Copy out the part of the listing below that starts with the line containing "Required after each" and runs through the end of the listing, keeping every character unchanged.

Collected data
--------------------------------
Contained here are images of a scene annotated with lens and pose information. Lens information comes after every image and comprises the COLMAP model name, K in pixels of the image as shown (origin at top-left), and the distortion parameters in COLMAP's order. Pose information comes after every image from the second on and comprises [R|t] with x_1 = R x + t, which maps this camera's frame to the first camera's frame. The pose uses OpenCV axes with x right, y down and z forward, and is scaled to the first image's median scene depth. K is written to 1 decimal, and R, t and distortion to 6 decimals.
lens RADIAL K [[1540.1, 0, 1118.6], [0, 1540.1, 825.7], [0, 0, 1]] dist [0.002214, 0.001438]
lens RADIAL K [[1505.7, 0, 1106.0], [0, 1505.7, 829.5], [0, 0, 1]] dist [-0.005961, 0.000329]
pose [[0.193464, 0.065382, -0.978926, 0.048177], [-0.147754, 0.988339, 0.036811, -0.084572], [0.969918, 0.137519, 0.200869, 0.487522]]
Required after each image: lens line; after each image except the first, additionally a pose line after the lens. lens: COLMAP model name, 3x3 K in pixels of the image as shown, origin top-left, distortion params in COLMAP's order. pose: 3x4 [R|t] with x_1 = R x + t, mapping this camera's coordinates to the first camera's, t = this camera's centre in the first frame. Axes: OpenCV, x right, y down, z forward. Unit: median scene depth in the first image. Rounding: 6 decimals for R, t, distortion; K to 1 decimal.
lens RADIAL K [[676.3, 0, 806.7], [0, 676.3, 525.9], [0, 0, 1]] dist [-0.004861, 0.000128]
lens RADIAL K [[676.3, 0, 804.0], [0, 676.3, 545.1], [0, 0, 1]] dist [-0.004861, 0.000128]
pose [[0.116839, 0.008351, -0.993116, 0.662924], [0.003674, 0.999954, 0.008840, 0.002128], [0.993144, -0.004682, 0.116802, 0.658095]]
--------------------------------
TASK SOLUTION.
Required after each image: lens line; after each image except the first, additionally a pose line after the lens. lens: COLMAP model name, 3x3 K in pixels of the image as shown, origin top-left, distortion params in COLMAP's order. pose: 3x4 [R|t] with x_1 = R x + t, mapping this camera's coordinates to the first camera's, t = this camera's centre in the first frame. Axes: OpenCV, x right, y down, z forward. Unit: median scene depth in the first image. Rounding: 6 decimals for R, t, distortion; K to 1 decimal.
lens RADIAL K [[676.3, 0, 806.7], [0, 676.3, 525.9], [0, 0, 1]] dist [-0.004861, 0.000128]
lens RADIAL K [[676.3, 0, 804.0], [0, 676.3, 545.1], [0, 0, 1]] dist [-0.004861, 0.000128]
pose [[0.116839, 0.008351, -0.993116, 0.662924], [0.003674, 0.999954, 0.008840, 0.002128], [0.993144, -0.004682, 0.116802, 0.658095]]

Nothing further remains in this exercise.